Nous ne pouvons pas non plus, comme l'a souligné en 2012 le secrétaire américain à la Défense Leon Panetta, exclure la possibilité apparemment lointaine d'un «cyber Pearl Harbor» qui paralyse les infrastructures critiques des Etats-Unis. Dans tous les cas, les cyberattaques et leurs conséquences deviennent dangereusement fréquentes, et nous manquons encore d'institutions ou d'infrastructures suffisamment solides pour faire face à la menace.

Dans son livre The Future of Power, Joseph S. Nye, Jr., de l'Université de Harvard, affirme que l'une des principales tendances du XXIe siècle est la perte d'influence géopolitique des Etats. Le cyberespace en est un exemple clair. Les grandes puissances peuvent avoir une capacité inégalée à contrôler la mer, l'espace aérien et l'espace extra-atmosphérique, mais elles ne jouissent pas d'une prédominance comparable dans le monde numérique.

De plus, la nature du cyberespace réduit considérablement le coût des actions offensives. Par exemple, les coûts d'embauche d'un cybercriminel sont minimes par rapport au prix de près de 80 millions de dollars d'un avion de chasse F-35 (sans parler des coûts supplémentaires de maintenance, de munitions et de personnel).

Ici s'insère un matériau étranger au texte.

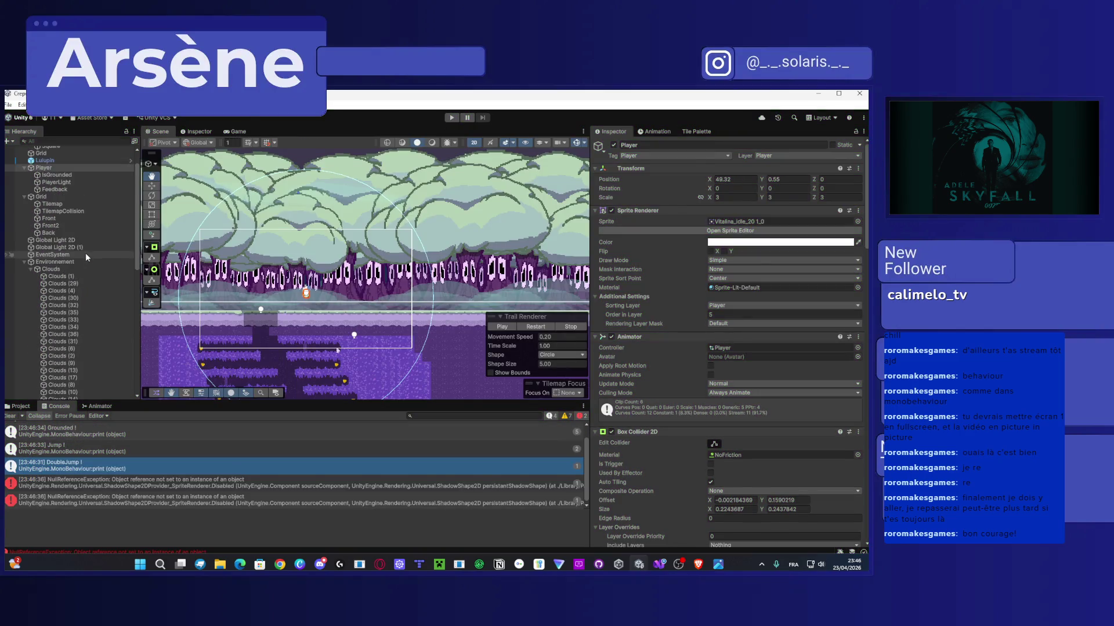
scroll(733, 350, "down", 10)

Les discussions au sein du MSC concernant l'aspect cybernétique de la sécurité auront lieu dans le cadre de l'agenda numérique transatlantique, qui a franchi une étape importante l'année dernière lorsque les Etats-Unis et l'Union européenne ont créé le Conseil du commerce et de la technologie. La question fondamentale est de savoir comment réguler le domaine numérique d'une manière nous permettant de profiter de ses énormes possibilités économiques tout en nous protégeant des risques potentiels qu'il fait peser sur nos démocraties.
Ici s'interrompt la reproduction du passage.